The Trump administration wielded American network power with gusto, consummating a plan to disrupt the Chinese phone giant Huawei. As Mr. Farrell and Mr. Newman detail in their book, Huawei’s London-based bank, HSBC, was pressured to share data with the United States. That data generated evidence leading to Canada’s arrest of Huawei’s chief financial officer in Vancouver in 2018. In a separate case the next year, the State Department sought to bribe an Indian sea captain who was suspected of delivering a shipment of Iranian oil, urging that he surrender his ship to a port where it could be impounded.
Under President Biden, the United States has broken yet another fiduciary tradition that used to bind it back in the days before Sept. 11. It arranged to freeze not only Afghanistan’s modest $7 billion central bank reserves in the wake of its retreat from that country, but also, with the help of its allies, Russia’s reserves (dozens of times as large) in the wake of the 2022 invasion. The United States now also proposes to spend some of these reserves on what it deems worthier ends: compensating Sept. 11 victims in the first case, rebuilding Ukraine in the second.

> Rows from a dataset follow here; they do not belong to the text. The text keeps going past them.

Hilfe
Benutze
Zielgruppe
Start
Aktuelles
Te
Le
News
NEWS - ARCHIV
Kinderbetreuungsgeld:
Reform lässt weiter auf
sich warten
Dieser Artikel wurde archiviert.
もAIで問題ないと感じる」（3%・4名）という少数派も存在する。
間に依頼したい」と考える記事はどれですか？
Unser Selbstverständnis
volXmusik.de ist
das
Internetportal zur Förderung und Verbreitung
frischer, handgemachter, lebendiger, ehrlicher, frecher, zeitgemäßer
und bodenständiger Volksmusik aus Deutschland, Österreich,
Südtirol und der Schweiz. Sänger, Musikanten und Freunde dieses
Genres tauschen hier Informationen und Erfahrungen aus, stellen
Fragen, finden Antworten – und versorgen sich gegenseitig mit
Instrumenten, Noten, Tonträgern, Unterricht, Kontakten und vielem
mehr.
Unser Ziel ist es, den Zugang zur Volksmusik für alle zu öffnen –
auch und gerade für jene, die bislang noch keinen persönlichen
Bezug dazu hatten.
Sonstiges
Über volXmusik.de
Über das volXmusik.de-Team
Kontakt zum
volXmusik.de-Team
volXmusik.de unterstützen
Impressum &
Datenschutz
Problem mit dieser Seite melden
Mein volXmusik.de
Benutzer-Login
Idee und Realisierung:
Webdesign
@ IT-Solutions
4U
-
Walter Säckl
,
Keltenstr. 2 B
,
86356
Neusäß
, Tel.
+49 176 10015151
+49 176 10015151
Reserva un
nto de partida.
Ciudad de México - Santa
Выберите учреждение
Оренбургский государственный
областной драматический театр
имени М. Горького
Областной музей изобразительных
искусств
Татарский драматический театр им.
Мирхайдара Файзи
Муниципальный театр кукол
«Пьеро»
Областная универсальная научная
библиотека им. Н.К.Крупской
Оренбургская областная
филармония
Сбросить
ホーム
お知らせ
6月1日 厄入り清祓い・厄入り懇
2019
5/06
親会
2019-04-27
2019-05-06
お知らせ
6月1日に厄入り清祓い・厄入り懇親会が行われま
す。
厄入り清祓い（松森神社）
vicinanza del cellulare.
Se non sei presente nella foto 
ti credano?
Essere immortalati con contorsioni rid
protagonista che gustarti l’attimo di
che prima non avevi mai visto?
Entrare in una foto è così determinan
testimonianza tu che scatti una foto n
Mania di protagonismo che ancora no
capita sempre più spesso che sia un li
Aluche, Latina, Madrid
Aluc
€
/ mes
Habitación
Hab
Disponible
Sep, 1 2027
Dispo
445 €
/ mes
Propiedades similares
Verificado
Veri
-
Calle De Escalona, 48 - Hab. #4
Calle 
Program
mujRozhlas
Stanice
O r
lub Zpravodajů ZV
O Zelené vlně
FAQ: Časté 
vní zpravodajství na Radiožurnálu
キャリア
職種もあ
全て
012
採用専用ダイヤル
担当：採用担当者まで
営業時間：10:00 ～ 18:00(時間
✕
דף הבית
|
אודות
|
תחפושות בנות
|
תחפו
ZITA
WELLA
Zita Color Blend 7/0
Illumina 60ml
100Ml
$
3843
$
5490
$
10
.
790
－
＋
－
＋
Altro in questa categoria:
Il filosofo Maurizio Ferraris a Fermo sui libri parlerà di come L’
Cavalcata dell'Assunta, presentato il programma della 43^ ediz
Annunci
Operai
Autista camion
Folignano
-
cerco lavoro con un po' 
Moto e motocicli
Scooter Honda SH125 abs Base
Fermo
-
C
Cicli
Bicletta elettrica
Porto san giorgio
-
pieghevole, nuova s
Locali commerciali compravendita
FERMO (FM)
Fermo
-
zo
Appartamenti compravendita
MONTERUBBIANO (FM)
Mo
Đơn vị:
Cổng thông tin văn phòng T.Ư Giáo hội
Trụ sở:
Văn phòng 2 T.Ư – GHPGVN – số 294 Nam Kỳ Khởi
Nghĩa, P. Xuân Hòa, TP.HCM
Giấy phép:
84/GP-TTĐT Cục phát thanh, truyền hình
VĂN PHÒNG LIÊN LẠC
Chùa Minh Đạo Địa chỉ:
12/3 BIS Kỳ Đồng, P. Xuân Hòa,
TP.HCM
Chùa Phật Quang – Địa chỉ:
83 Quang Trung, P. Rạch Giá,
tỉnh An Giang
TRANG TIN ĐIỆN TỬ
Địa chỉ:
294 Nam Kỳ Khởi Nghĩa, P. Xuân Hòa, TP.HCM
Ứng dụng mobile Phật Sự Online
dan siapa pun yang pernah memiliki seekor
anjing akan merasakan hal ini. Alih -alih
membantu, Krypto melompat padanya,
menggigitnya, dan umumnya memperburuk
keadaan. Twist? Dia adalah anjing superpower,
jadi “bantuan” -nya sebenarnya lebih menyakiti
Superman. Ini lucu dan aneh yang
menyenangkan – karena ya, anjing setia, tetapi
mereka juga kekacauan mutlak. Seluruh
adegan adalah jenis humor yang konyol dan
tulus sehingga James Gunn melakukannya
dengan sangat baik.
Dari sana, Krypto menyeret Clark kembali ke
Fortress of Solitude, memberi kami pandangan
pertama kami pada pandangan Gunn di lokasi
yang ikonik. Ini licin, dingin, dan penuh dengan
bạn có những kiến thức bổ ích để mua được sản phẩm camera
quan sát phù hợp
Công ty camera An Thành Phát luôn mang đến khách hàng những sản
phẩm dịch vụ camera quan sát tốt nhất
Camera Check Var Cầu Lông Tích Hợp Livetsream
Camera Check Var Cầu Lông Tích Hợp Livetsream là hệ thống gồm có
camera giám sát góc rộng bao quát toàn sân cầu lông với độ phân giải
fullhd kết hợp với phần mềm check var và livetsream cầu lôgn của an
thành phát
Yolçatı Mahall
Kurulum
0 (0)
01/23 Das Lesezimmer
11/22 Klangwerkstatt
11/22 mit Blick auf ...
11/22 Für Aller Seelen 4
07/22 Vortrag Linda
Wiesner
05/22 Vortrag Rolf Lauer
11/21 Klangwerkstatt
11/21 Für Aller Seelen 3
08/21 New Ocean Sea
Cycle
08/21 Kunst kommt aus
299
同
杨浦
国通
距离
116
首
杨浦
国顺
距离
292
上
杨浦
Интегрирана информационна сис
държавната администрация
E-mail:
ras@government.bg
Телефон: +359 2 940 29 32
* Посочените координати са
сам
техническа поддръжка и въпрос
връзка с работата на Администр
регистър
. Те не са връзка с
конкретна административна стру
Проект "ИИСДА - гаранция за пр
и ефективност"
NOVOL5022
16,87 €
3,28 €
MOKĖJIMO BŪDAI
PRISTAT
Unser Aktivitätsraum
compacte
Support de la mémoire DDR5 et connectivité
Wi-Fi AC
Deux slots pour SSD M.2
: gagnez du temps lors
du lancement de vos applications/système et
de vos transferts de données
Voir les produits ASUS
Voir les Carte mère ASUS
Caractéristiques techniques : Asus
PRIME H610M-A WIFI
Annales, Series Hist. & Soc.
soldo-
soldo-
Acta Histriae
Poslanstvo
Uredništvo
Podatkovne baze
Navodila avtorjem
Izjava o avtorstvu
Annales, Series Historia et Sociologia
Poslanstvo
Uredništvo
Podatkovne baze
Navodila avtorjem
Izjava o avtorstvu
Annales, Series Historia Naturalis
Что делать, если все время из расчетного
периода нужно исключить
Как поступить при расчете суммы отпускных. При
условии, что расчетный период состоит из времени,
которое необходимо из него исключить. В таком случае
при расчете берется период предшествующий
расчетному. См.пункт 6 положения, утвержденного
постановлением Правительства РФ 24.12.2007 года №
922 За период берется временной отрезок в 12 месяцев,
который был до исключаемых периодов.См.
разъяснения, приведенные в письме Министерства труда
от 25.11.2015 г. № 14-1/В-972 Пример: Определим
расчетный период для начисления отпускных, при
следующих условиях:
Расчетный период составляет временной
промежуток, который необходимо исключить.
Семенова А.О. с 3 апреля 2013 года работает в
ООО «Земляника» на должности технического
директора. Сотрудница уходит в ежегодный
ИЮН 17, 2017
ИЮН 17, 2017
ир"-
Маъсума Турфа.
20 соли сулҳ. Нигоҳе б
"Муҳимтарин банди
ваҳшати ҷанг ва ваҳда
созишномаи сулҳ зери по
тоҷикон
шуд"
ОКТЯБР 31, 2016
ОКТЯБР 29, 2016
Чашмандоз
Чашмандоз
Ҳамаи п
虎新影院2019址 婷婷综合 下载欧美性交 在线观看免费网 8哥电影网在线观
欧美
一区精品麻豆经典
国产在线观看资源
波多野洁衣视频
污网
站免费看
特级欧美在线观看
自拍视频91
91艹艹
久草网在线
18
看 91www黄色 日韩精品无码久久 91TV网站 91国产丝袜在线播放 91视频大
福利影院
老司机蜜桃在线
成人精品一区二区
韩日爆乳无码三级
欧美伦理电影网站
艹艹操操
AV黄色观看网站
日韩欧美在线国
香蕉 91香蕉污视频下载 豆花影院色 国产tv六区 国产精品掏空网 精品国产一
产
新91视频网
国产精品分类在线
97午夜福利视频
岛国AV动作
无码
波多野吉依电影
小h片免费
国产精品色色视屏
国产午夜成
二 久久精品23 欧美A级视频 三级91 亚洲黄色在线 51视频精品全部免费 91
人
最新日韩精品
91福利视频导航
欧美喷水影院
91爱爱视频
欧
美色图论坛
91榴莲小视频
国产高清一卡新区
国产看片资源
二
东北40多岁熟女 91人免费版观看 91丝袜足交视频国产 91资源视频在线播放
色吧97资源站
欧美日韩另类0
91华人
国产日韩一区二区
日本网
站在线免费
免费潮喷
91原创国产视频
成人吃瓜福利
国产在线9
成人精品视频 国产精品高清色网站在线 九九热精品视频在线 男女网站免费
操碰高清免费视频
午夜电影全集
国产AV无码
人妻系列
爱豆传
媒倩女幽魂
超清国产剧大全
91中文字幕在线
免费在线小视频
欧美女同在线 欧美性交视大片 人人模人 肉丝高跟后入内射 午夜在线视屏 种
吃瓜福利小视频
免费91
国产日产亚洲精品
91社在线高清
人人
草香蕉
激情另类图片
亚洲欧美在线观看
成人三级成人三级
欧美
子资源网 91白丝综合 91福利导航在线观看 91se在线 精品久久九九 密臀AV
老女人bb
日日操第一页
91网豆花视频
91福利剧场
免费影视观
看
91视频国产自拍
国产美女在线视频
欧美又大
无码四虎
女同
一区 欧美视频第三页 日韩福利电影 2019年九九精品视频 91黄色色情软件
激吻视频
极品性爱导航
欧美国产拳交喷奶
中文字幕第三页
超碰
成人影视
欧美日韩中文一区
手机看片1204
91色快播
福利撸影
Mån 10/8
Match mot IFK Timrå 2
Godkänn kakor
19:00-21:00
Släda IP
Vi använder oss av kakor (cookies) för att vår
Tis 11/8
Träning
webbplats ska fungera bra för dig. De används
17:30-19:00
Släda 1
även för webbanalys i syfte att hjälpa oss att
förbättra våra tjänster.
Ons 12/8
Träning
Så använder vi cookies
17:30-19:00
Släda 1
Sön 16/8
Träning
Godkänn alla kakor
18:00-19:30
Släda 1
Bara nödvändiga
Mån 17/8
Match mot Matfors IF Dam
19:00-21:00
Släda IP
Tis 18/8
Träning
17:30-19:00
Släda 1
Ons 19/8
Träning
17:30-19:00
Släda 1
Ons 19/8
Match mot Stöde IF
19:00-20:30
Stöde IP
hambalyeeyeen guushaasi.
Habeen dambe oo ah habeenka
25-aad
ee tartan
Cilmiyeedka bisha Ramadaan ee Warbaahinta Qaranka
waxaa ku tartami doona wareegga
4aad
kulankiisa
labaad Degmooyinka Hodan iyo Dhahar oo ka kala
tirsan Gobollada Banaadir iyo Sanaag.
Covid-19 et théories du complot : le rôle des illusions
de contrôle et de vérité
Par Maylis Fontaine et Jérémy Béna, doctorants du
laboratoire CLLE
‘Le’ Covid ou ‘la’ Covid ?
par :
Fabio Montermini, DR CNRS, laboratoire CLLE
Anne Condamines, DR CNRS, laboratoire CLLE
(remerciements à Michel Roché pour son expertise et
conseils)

American policymakers have weaponized the world economy in a way that is hard for democracies to register, let alone influence. There are a lot of legitimate populist complaints to be made about this sort of elite control: You hear all the time in Italy and Poland, for instance, about how the European Union entrapped member states in its post-Covid recovery fund programs and then attached unreasonable conditions for delivering the money.
The most striking thing about the Farrell-Newman critique — and perhaps a source of its strength — is that it is not populist. The authors’ understanding of the Russia-Ukraine conflict — as an unprovoked Russian attack by a leader who “seems to believe the Cold War never finished” — differs little from that of the State Department. Even their account of the American regulatory empire is a description more than a gripe. The authors hint they would not be half so worried about these regulatory means if only they served worthier ends — say, fighting climate change instead of protecting American hegemony.
Whatever it may be used for, the weaponization of the global economy is proving to be an unreliable tool of American might. The problem is that in the economy as it has existed since the Cold War, everyone pretty much trades with everyone. Countries that have the most reason to fear the United States have responded by trying to construct alternative arrangements. Over the past year and a half, Russia has shown a resilience in the face of an all-out economic war that China and Iran are likely to use as a model. By contrast, those countries that are friendliest to the United States — Switzerland a decade ago, Germany today — have suffered for not yet having bomb-proofed their economies against the American economic weapon.